- Directed by: José Conrado Castelli
- Written by: José Conrado Castelli
- Starring: Héctor Gióvine, María Marchi, Ricardo Alanis, and Alejandro Duncan
- Cinematography: Víctor González
- Edited by: Darío Tedesco
- Production company: J.C.Castelli Productor Cinematográfico y Asoc.
- Distributed by: Instituto Nacional de Cine y Artes Audiovisuales
- Release date: 1996;
- Running time: 105 minutes
- Country: Argentina
- Language: Spanish

= Amor de otoño =

1996 film directed by José Conrado Castelli

Amor de otoño ("Autumn Love") is a 1996 Argentine film, directed by José Conrado Castelli, who also wrote the screenplay based on Anton Chekhov's short story The Cigar.
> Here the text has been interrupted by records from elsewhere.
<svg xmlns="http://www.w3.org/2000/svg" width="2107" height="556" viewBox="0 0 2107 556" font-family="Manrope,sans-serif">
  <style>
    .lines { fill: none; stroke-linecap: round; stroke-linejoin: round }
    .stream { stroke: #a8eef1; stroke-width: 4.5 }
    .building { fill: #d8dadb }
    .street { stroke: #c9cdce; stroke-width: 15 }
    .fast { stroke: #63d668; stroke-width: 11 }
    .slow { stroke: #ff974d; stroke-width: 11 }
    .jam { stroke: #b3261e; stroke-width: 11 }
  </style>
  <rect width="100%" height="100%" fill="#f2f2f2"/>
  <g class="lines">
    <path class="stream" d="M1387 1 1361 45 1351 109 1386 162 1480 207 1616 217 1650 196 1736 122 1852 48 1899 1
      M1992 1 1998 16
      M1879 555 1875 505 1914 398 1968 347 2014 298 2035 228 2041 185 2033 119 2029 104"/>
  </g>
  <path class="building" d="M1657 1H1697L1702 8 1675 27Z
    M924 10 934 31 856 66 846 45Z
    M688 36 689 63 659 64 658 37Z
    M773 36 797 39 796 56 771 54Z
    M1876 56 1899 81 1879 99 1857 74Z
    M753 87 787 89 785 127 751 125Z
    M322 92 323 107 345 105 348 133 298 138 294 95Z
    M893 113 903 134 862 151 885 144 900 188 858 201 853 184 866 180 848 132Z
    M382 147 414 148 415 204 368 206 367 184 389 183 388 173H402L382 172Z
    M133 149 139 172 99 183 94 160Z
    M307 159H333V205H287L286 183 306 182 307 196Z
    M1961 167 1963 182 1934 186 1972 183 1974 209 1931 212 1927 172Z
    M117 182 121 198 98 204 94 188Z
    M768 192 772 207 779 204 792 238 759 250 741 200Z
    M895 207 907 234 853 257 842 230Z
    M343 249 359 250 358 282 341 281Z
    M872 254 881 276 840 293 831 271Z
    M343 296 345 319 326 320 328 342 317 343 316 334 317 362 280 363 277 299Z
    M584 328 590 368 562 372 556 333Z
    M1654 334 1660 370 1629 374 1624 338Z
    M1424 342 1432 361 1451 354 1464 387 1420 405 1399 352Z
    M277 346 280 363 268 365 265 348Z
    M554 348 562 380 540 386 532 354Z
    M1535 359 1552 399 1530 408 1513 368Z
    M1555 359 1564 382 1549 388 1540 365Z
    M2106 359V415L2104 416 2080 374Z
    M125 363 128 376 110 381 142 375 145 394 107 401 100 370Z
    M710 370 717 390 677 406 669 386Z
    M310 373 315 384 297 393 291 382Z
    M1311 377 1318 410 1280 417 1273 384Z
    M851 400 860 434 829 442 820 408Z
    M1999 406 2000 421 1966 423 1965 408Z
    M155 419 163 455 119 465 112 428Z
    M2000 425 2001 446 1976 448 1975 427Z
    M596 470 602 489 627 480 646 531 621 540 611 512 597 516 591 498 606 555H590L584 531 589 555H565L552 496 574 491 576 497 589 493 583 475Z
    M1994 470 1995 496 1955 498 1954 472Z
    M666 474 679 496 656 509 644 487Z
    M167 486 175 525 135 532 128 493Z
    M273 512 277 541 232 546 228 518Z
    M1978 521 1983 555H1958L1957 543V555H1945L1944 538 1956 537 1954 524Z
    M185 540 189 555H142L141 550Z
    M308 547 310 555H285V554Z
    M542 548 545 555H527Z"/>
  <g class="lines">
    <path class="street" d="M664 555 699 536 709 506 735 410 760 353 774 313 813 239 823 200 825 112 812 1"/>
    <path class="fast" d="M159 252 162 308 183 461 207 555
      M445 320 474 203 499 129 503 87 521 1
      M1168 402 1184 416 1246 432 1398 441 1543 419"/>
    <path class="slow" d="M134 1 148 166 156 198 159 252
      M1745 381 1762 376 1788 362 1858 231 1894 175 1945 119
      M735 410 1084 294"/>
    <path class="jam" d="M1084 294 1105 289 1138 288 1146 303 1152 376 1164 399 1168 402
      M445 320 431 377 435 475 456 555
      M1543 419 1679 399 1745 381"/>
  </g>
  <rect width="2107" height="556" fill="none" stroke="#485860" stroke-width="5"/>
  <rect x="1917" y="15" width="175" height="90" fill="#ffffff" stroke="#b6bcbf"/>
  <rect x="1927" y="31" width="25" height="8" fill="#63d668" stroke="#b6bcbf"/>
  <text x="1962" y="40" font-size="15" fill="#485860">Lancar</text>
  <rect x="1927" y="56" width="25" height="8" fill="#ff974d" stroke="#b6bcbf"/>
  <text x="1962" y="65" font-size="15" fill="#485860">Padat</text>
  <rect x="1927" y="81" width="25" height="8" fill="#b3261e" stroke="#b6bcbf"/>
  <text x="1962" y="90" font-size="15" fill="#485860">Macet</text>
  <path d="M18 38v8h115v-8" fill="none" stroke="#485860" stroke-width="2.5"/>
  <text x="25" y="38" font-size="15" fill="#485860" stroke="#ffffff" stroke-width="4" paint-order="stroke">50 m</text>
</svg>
The film premiered on November 28, 1996, and features a cast including Héctor Gióvine, María Marchi, Ricardo Alanis, and Alejandro Duncan.
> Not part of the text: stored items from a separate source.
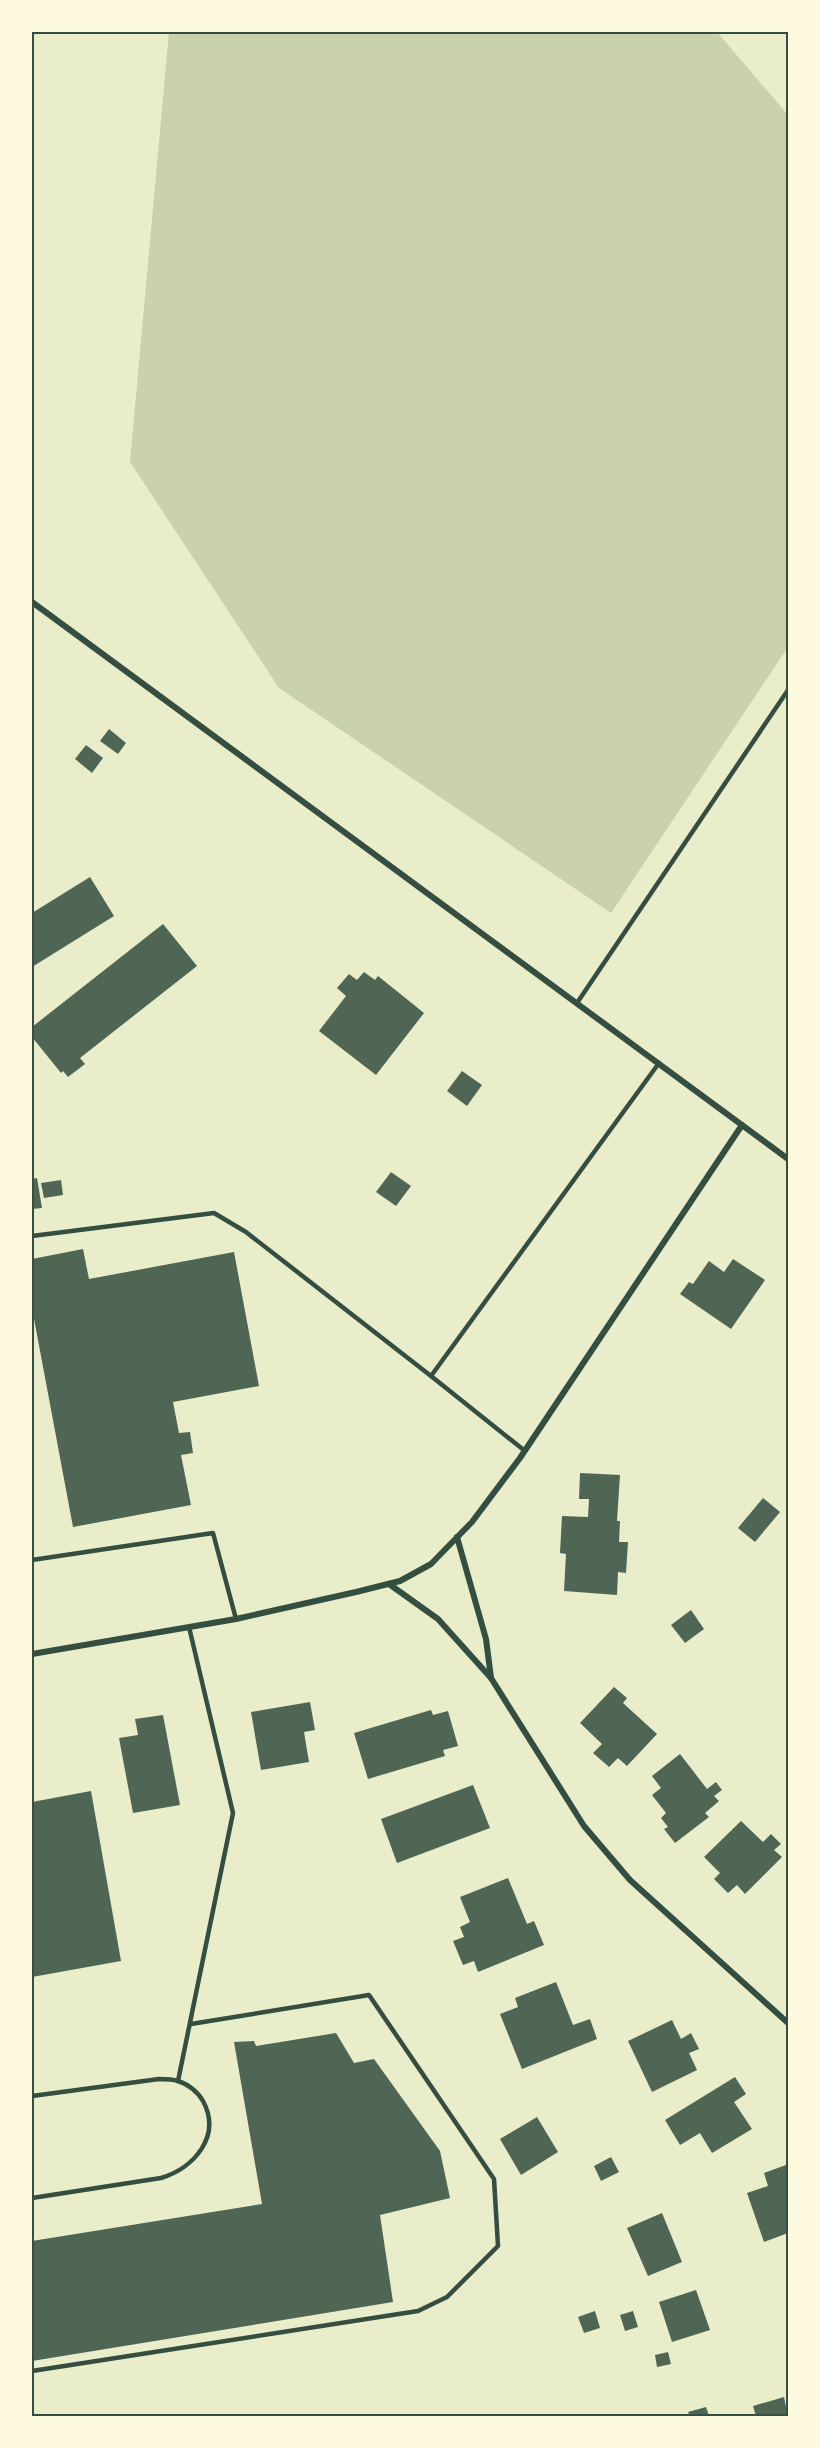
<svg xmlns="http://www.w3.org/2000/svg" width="820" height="2448" font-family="'Work Sans',sans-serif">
	<rect width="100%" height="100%" fill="#e9edc9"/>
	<polygon fill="#cad2ad" points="169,32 717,32 788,115 788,647 611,913 279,688 130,462"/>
	<g fill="#4f6655">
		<polygon points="109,729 126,743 118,754 100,741"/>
		<polygon points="86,745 103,758 92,773 75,759"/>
		<polygon points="90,877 114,916 32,967 32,913"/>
		<polygon points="163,924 197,966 80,1058 85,1064 68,1077 63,1071 61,1073 32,1037 32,1027"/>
		<polygon points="364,972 375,980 378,976 424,1013 376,1075 319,1031 346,996 337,988 349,974 357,980"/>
		<polygon points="462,1071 482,1085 467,1106 447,1091"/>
		<polygon points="391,1172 411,1186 396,1206 376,1192"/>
		<polygon points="37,1178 42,1208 32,1209 32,1179"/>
		<polygon points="61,1180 63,1195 44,1198 41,1183"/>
		<polygon points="83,1249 89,1279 234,1252 259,1386 173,1402 179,1433 190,1432 193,1453 181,1455 191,1505 73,1527 32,1308 32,1259"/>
		<polygon points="733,1259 765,1280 731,1329 680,1294 689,1282 693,1284 709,1261 724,1272"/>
		<polygon points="580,1473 620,1475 617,1521 620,1521 619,1542 628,1542 626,1573 618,1572 617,1595 564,1591 566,1554 560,1553 562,1516 588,1517 589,1499 579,1499"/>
		<polygon points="763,1498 780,1512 755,1542 738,1528"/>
		<polygon points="691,1610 704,1629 685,1643 671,1625"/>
		<polygon points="614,1687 627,1698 623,1703 657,1734 627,1766 618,1758 609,1767 593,1753 602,1744 580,1723"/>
		<polygon points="310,1702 315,1730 304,1732 309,1762 261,1770 251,1712"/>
		<polygon points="431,1710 433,1715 448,1711 458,1746 443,1750 445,1756 368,1779 354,1733"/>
		<polygon points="163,1715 180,1805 133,1813 119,1738 138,1735 135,1719"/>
		<polygon points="680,1754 707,1789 716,1782 722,1790 714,1796 719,1801 705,1813 709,1817 675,1843 664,1829 668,1827 661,1818 666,1813 652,1795 661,1788 652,1776"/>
		<polygon points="473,1785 490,1828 397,1863 381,1819"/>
		<polygon points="91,1791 121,1961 32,1977 32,1802"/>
		<polygon points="741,1821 763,1842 771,1834 781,1844 774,1850 782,1857 745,1894 737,1885 728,1893 714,1879 720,1873 704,1857"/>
		<polygon points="508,1878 527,1924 534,1921 544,1945 478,1972 474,1961 463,1965 453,1941 464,1937 460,1927 470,1922 460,1897"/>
		<polygon points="556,1982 573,2025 590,2019 597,2039 522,2069 500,2014 518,2007 515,1998"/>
		<polygon points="672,2020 681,2039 691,2033 699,2049 689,2053 697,2070 652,2092 628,2041"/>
		<polygon points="336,2033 354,2063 374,2059 440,2151 450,2198 380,2215 393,2302 32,2361 32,2241 262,2204 234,2042 254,2041 256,2046"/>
		<polygon points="735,2077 746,2094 734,2102 752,2129 712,2153 700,2133 680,2145 665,2120"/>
		<polygon points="537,2117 558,2152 521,2175 500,2139"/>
		<polygon points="611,2157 619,2172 601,2181 594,2166"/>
		<polygon points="786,2165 788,2171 788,2233 764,2242 747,2193 768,2186 764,2173"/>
		<polygon points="662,2213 682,2262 648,2276 627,2228"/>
		<polygon points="696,2290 710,2330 672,2342 659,2302"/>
		<polygon points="595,2311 600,2328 584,2333 578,2317"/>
		<polygon points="633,2311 638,2327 625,2331 620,2315"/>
		<polygon points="668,2352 671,2364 657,2367 655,2355"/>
		<polygon points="784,2397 788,2416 756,2416 753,2406"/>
		<polygon points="706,2407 709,2416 690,2416 688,2412"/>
	</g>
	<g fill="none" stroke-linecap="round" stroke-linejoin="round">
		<g stroke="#344e41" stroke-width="4.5">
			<polyline points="577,1003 788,690"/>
			<polyline points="32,1236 214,1213 246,1232 431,1376 659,1063"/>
			<polyline points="431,1376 525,1451"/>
			<polyline points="32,1560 213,1533 236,1619"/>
			<polyline points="178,2081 233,1813 189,1627"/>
			<path d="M32,2096L159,2079C165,2079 172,2079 178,2081C188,2084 198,2092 203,2101C222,2136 194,2168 161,2178L32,2198"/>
			<polyline points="32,2371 418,2311 447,2297 498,2246 494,2179 369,1995 191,2024"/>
		</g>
		<g stroke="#344e41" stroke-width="6">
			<polyline points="32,602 788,1159"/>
			<polyline points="457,1537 486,1639 491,1678"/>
			<polyline points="389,1584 438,1619 491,1678 584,1826 630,1880 788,2023"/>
			<polyline points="32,1654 236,1619 356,1592 400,1581 431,1564 472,1522 520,1458 742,1125"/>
		</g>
	</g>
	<rect width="820" height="2448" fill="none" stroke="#fefae0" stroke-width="66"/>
	<rect x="33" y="33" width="754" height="2382" fill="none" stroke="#344e41" stroke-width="2"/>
</svg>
The film includes costumes by Paco Jamandreu, who died on the set.

== Synopsis ==
Based on a Chekhov story adapted to the modern era, the film follows the journey of a mature woman as she reassesses her marriage during a countryside outing with friends.

==Cast==
- Héctor Gióvine
- Maria Marchi
- Ricardo Alanis .... Castro Rendón
- Alejandro Duncan
- Celia Camus
- Néstor Franco
- Gustavo Balbuena

==Reception==
In their book Un diccionario de films argentinos: 1996-2002, Raúl Manrupe and María Alejandra Portela note that it is a "serious candidate for the worst Argentine film in history", heavily criticizing
the film's direction and waste of the actors "in morose gestures and existential voids that do not interest anyone", and lambasting the director for "stubbornly literally destroying the Chekhovian tale by inventing useless stereotypes".